*Source material*:
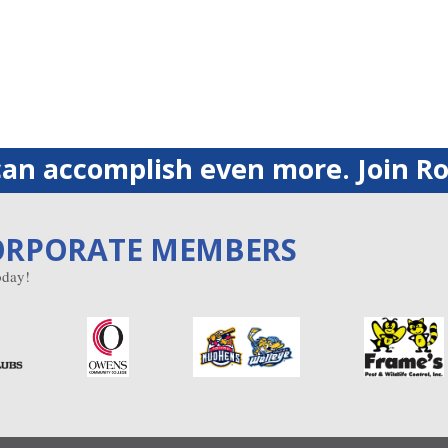
an accomplish even more. Join Ro
ORPORATE MEMBERS
day!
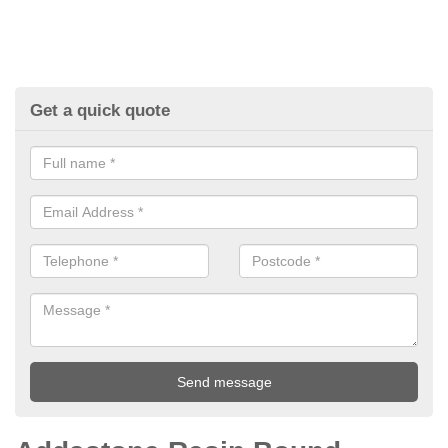
Get a quick quote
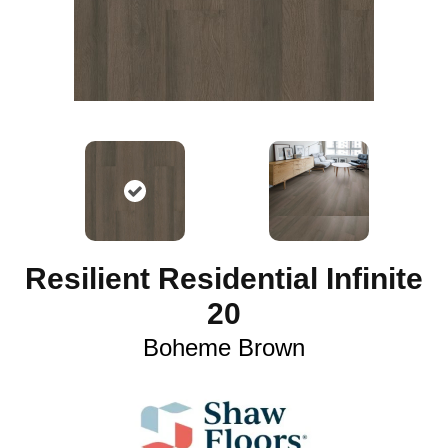
Resilient Residential Infinite
20
Boheme Brown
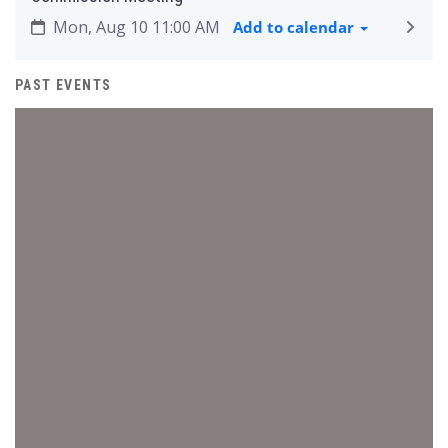
Mon, Aug 10 11:00 AM
Add to calendar
PAST EVENTS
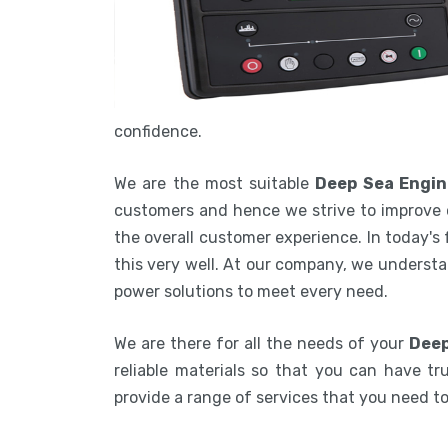
confidence.
We are the most suitable
Deep Sea Engin
customers and hence we strive to improve 
the overall customer experience. In today's
this very well. At our company, we understa
power solutions to meet every need.
We are there for all the needs of your
Deep
reliable materials so that you can have tru
provide a range of services that you need 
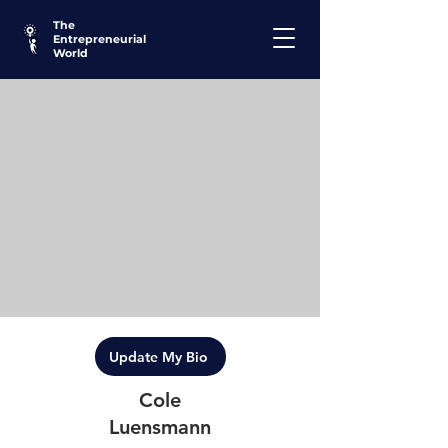
The
Entrepreneurial
World
Update My Bio
Cole
Luensmann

*What the task asks*: Write out every entry again word for word, without any of the pictures.

*Written reply*:
an accomplish even more. Join Ro
ORPORATE MEMBERS
day!
Get a quick quote
Resilient Residential Infinite
20
Boheme Brown
Mon, Aug 10 11:00 AM
Add to calendar
PAST EVENTS
confidence.
We are the most suitable
Deep Sea Engin
customers and hence we strive to improve 
the overall customer experience. In today's
this very well. At our company, we understa
power solutions to meet every need.
We are there for all the needs of your
Deep
reliable materials so that you can have tru
provide a range of services that you need 
The
Entrepreneurial
World
Update My Bio
Cole
Luensmann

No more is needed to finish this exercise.